Provided passage.
┌──
That was just the beginning. The next project was an exercise in automatic painting on a 5-by-3-foot sheet of paper with two or three colors of acrylic paint. The idea, said Aimone, was to create a painting without thinking about what you wanted to create. He encouraged us to use the large muscles of the body more than the fingers and wrist. When you work with those small muscles, he explained, you have a muscle memory of writing — and that triggers thought. (Poor Vermeer.) But when you use the arms and shoulders, you tap into deeper, more subconscious sources of knowing.
Aimone instructed us to stand about 10 feet from the paper taped to the wall, load up a brush with paint and then lunge toward the paper with no preconceived notion in mind. “The first thing that comes to you, do it,” he said. “Don’t analyze. Don’t worry. Just do it.”
Next we were supposed to return to the 10-foot mark, take the painting in for a few seconds and go at it again. “It’s like a dance,” he said. “You go back and forth, back and forth, until you like what you’ve done, or nothing else occurs to you about what to do. Then stop.”
I couldn’t wait. I loaded up my brush and attacked, slopping a giant blob of black paint over the left side of the surface. Yes! I loaded up another brush and splashed a burst of bright red into the upper right corner. Boom. My body was tingling. Black. Red. Black. Red. Someone said I looked like a lead guitarist performing a rock solo.
└──
Stored data.
┌──
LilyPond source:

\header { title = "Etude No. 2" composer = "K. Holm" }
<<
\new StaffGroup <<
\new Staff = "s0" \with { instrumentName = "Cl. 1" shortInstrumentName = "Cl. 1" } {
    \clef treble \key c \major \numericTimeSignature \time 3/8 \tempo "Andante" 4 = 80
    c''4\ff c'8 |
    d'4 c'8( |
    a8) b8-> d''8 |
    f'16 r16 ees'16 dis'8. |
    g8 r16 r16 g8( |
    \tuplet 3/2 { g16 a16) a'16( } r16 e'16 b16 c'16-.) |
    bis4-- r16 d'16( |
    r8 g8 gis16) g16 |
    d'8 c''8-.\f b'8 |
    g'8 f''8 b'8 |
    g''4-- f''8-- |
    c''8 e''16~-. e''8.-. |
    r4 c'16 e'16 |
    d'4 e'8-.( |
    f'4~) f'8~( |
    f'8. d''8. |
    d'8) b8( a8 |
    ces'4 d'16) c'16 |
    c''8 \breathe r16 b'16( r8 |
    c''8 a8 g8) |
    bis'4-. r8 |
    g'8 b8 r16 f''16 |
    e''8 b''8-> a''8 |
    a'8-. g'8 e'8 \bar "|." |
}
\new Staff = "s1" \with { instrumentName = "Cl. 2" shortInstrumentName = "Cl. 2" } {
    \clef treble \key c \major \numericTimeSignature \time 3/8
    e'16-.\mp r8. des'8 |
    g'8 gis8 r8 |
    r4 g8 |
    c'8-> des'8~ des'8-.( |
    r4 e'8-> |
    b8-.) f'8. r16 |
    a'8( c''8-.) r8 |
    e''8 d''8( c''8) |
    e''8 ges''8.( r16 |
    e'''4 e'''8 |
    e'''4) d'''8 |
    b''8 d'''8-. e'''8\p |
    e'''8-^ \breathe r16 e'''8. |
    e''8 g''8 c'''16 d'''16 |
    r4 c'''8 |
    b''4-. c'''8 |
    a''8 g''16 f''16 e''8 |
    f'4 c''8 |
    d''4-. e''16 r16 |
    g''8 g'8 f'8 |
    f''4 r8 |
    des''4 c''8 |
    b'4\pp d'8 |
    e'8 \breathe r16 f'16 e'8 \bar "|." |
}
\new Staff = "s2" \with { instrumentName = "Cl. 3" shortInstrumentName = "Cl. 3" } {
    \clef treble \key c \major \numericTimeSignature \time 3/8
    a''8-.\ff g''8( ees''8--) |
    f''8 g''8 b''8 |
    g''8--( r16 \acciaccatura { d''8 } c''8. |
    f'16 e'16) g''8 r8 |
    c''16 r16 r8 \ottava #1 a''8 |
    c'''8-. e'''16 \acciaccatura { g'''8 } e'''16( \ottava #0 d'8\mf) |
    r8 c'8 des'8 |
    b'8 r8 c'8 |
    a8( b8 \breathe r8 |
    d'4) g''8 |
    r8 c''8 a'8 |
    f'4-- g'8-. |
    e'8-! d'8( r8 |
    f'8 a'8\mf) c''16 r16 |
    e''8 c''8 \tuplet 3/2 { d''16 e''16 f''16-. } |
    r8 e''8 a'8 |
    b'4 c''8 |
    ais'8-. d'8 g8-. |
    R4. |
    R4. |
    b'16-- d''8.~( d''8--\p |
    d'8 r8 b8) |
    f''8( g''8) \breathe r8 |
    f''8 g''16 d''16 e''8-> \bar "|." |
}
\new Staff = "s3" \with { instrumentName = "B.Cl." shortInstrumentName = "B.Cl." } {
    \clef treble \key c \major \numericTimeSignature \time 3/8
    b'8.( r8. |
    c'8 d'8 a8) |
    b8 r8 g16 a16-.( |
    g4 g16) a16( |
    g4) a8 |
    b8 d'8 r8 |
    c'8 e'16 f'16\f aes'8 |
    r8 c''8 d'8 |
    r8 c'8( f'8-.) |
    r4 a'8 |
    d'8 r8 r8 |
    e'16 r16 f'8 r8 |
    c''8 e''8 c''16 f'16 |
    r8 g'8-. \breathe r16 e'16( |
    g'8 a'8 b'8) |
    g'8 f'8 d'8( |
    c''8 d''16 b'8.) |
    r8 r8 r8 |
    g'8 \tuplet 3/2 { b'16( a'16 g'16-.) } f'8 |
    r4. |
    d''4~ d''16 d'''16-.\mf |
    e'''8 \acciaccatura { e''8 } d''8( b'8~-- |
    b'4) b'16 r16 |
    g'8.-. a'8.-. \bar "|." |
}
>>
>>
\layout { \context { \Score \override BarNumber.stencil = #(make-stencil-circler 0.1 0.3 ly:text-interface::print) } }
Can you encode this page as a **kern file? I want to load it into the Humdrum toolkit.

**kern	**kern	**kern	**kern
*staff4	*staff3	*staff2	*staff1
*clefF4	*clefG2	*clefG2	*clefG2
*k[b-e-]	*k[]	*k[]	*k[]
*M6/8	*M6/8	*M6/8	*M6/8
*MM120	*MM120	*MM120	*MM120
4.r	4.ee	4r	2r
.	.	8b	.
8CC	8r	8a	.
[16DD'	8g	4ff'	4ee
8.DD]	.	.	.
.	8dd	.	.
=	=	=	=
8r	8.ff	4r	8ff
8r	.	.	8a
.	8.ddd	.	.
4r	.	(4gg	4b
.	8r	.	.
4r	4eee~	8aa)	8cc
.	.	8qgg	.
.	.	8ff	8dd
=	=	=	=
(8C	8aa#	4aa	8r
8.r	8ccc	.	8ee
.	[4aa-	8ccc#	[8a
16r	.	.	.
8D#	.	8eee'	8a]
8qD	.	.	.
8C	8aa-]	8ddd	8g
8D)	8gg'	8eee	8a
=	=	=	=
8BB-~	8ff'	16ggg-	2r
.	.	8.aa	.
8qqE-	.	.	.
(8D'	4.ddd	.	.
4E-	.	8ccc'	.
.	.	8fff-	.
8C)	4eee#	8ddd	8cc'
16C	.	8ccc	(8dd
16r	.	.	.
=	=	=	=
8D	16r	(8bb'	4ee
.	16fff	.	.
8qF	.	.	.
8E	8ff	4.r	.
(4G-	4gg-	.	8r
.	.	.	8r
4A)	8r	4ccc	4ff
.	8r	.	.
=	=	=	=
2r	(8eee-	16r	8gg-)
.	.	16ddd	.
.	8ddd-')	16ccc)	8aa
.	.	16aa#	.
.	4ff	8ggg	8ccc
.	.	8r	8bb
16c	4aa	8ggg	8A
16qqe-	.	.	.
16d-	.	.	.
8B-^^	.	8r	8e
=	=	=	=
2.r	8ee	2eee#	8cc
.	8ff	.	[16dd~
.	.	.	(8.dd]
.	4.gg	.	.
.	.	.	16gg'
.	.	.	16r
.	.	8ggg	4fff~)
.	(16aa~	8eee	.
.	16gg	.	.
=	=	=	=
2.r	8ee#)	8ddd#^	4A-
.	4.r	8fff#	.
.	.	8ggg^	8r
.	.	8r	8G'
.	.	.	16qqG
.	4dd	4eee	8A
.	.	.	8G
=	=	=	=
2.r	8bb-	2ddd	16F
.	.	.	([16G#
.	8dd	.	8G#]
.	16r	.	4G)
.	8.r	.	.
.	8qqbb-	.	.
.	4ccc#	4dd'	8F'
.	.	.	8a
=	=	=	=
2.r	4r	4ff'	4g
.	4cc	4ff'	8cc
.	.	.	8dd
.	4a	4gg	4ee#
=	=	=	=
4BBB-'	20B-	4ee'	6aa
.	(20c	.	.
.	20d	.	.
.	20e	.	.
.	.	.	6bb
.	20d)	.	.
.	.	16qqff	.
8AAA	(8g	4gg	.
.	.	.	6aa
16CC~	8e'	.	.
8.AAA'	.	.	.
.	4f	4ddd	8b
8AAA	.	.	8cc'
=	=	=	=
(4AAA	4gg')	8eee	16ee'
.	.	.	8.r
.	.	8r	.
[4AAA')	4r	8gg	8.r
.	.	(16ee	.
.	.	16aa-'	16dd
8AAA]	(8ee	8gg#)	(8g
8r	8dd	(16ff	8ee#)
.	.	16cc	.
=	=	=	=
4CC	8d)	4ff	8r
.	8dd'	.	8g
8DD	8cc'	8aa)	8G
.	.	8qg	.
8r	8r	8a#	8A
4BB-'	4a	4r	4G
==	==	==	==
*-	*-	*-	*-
└──
Assigned task A. In the passage about the automatic painting exercise, about how far from the paper did Aimone tell participants to stand?
Assigned task B. Continue the account of the automatic painting exercise from its last sentence.

Answer section A. About 10 feet.

Answer section B.
After the exercise was over, Aimone asked us to walk around the room and come up with words to describe what we saw. First, we looked at the book publicist’s picture: an elegant, flowing drawing resembling Japanese calligraphy. “Sensuous,” one person said. “Rhythmic … curvilinear … feminine,” others added. How different from my drawing, which my classmates described as “explosive,” “aggressive,” “powerful,” “masculine.”
The therapist, who had grown up in Nazi Germany and lost most of her family in the war, was particularly moved by my painting. She said it reminded her of her childhood.
I didn’t know what to make of her remark, but I was thrilled with my creation anyway. Most of the work I’d done before was soft and understated. Here was a bold, in-your-face blast of male energy staring back at me from across the room. It was exhilarating.